GIVEN EXERCISE 1
In the passage on the California Health Interview Survey, what percentage of California adults reported having no sexual partners in 2020?

What did 2020 mean for sex lives of Californians? See findings from comprehensive survey

Nearly one in four California adults didn’t have sex in 2020, the highest mark recorded in the 20-year history of a comprehensive UCLA health survey.

The California Health Interview Survey asks tens of thousands of respondents each year a broad range of questions about their health, including how many sex partners they had during the past 12 months. It is conducted by the UCLA Center for Health Policy Research in collaboration with the California Department of Public Health and the Department of Health Care Services.

About 23.7% of California adults reported having no sexual partners in 2020. By comparison, 22.9% of California adults reported having no sex in 2019. In 2011, a decade earlier, about 18% of California adults reported having no sex.

In the four-county Sacramento region, 24.7% of adults reported zero sexual partners in 2020, up from 23.3% in 2019 and 20.8% in 2011.

RECORDS FOR PROCESSING
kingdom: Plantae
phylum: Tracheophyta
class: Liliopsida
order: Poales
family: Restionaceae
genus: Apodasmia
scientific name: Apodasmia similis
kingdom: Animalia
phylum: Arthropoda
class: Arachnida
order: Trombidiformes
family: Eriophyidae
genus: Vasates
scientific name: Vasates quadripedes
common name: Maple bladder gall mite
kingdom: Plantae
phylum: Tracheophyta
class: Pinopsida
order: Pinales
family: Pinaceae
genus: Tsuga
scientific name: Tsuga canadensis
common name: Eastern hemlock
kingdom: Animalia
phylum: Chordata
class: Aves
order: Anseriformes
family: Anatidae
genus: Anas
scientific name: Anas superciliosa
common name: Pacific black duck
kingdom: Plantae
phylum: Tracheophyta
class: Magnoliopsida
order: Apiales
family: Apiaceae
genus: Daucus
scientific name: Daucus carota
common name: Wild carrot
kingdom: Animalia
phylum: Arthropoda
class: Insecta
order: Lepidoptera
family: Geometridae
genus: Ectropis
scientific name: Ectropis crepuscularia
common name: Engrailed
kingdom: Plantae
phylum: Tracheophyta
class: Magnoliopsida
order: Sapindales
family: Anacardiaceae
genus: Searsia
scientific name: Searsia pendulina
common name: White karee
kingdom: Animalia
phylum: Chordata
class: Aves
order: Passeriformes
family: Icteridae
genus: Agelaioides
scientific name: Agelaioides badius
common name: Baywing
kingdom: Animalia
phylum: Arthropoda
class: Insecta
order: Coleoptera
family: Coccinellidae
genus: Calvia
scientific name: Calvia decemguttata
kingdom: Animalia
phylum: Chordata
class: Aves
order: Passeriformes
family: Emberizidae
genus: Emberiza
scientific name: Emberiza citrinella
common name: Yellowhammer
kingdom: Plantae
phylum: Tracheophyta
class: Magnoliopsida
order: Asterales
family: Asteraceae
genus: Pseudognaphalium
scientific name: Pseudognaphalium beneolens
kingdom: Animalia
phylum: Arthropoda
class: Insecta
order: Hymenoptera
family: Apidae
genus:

GIVEN EXERCISE 2
Gather every line of the listing that contains the string "scientific". Case counts.

RIGHT ANSWER 1
About 23.7%

RIGHT ANSWER 2
scientific name: Apodasmia similis
scientific name: Vasates quadripedes
scientific name: Tsuga canadensis
scientific name: Anas superciliosa
scientific name: Daucus carota
scientific name: Ectropis crepuscularia
scientific name: Searsia pendulina
scientific name: Agelaioides badius
scientific name: Calvia decemguttata
scientific name: Emberiza citrinella
scientific name: Pseudognaphalium beneolens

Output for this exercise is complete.